#### Page-level text extractions
..............................
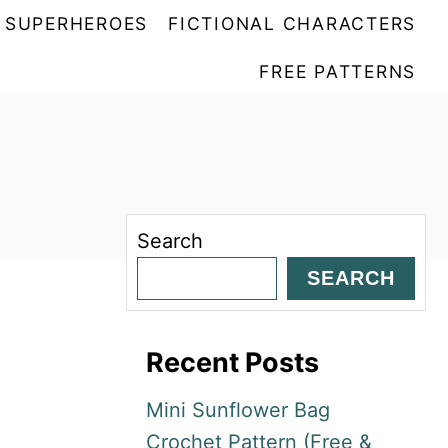
SUPERHEROES
FICTIONAL CHARACTERS
FREE PATTERNS
Search
SEARCH
Recent Posts
Mini Sunflower Bag
Crochet Pattern (Free &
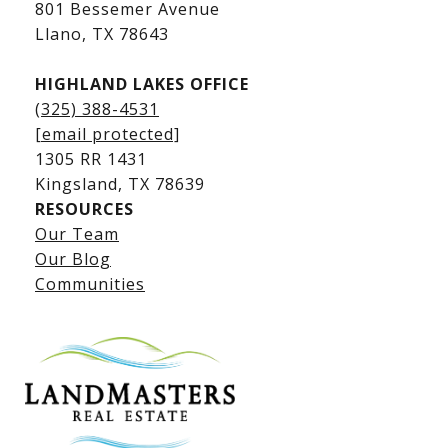
Kingsland Luxury Homes
801 Bessemer Avenue
​​​​​​​Llano, TX 78643
HIGHLAND LAKES OFFICE
(325) 388-4531
[email protected]
1305 RR 1431
​​​​​​​Kingsland, TX 78639
RESOURCES
Our Team
Lake LBJ Listings
Our Blog
Communities
Lake LBJ Homes for Sale
Lake LBJ Condos
Lake LBJ Land & Lots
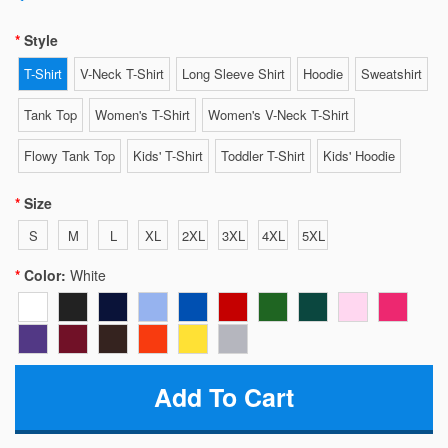
Style
T-Shirt
V-Neck T-Shirt
Long Sleeve Shirt
Hoodie
Sweatshirt
Tank Top
Women's T-Shirt
Women's V-Neck T-Shirt
Flowy Tank Top
Kids' T-Shirt
Toddler T-Shirt
Kids' Hoodie
Size
S
M
L
XL
2XL
3XL
4XL
5XL
Color:
White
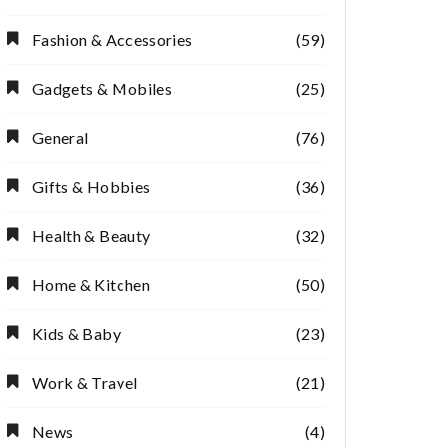
Fashion & Accessories
(59)
Gadgets & Mobiles
(25)
General
(76)
Gifts & Hobbies
(36)
Health & Beauty
(32)
Home & Kitchen
(50)
Kids & Baby
(23)
Work & Travel
(21)
News
(4)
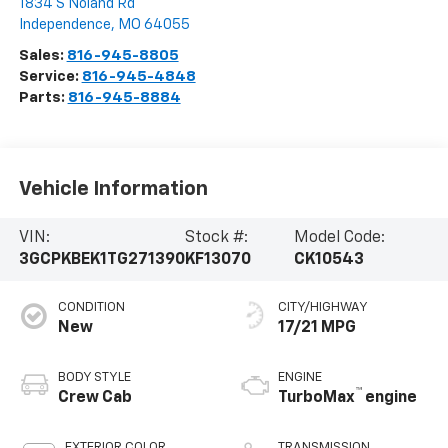
1834 S Noland Rd
Independence
,
MO
64055
Sales:
816-945-8805
Service:
816-945-4848
Parts:
816-945-8884
Vehicle Information
VIN:
Stock #:
Model Code:
3GCPKBEK1TG271390
KF13070
CK10543
CONDITION
CITY/HIGHWAY
New
17/21 MPG
BODY STYLE
ENGINE
™
Crew Cab
TurboMax
engine
EXTERIOR COLOR
TRANSMISSION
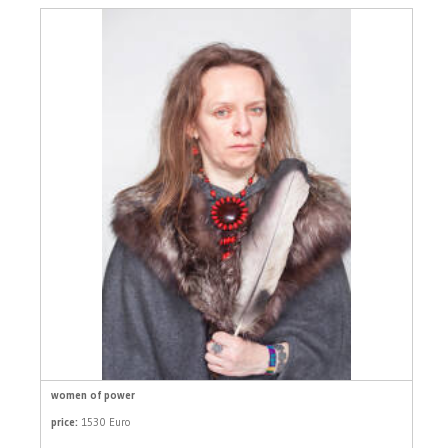
women of power
price:
1530 Euro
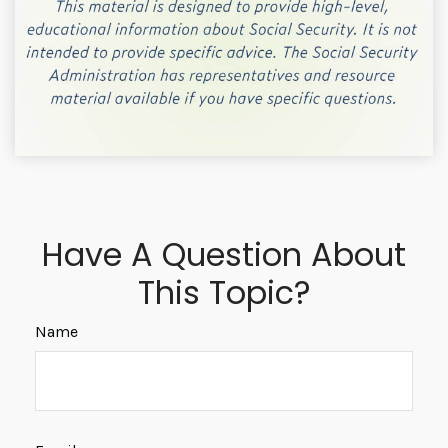
Have A Question About
This Topic?
Name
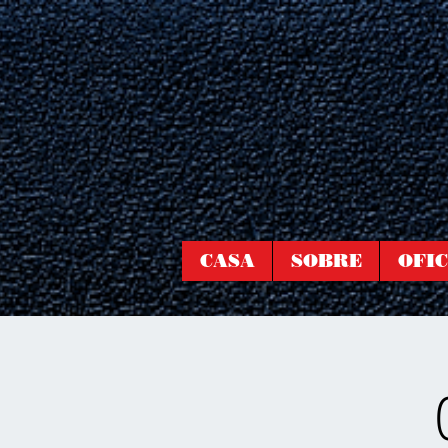
CASA
SOBRE
OFIC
..............................
#### ASSIGNED TASK
Write every line above out again exactly; pictures do not belong in the copy.

#### ANSWER TO THE EXERCISE
SUPERHEROES
FICTIONAL CHARACTERS
FREE PATTERNS
Search
SEARCH
Recent Posts
Mini Sunflower Bag
Crochet Pattern (Free &
Kingsland Luxury Homes
801 Bessemer Avenue
​​​​​​​Llano, TX 78643
HIGHLAND LAKES OFFICE
(325) 388-4531
[email protected]
1305 RR 1431
​​​​​​​Kingsland, TX 78639
RESOURCES
Our Team
Lake LBJ Listings
Our Blog
Communities
Lake LBJ Homes for Sale
Lake LBJ Condos
Lake LBJ Land & Lots
Style
T-Shirt
V-Neck T-Shirt
Long Sleeve Shirt
Hoodie
Sweatshirt
Tank Top
Women's T-Shirt
Women's V-Neck T-Shirt
Flowy Tank Top
Kids' T-Shirt
Toddler T-Shirt
Kids' Hoodie
Size
S
M
L
XL
2XL
3XL
4XL
5XL
Color:
White
Fashion & Accessories
(59)
Gadgets & Mobiles
(25)
General
(76)
Gifts & Hobbies
(36)
Health & Beauty
(32)
Home & Kitchen
(50)
Kids & Baby
(23)
Work & Travel
(21)
News
(4)
1834 S Noland Rd
Independence
,
MO
64055
Sales:
816-945-8805
Service:
816-945-4848
Parts:
816-945-8884
Vehicle Information
VIN:
Stock #:
Model Code:
3GCPKBEK1TG271390
KF13070
CK10543
CONDITION
CITY/HIGHWAY
New
17/21 MPG
BODY STYLE
ENGINE
™
Crew Cab
TurboMax
engine
EXTERIOR COLOR
TRANSMISSION
women of power
price:
1530 Euro
Have A Question About
This Topic?
Name
CASA
SOBRE
OFIC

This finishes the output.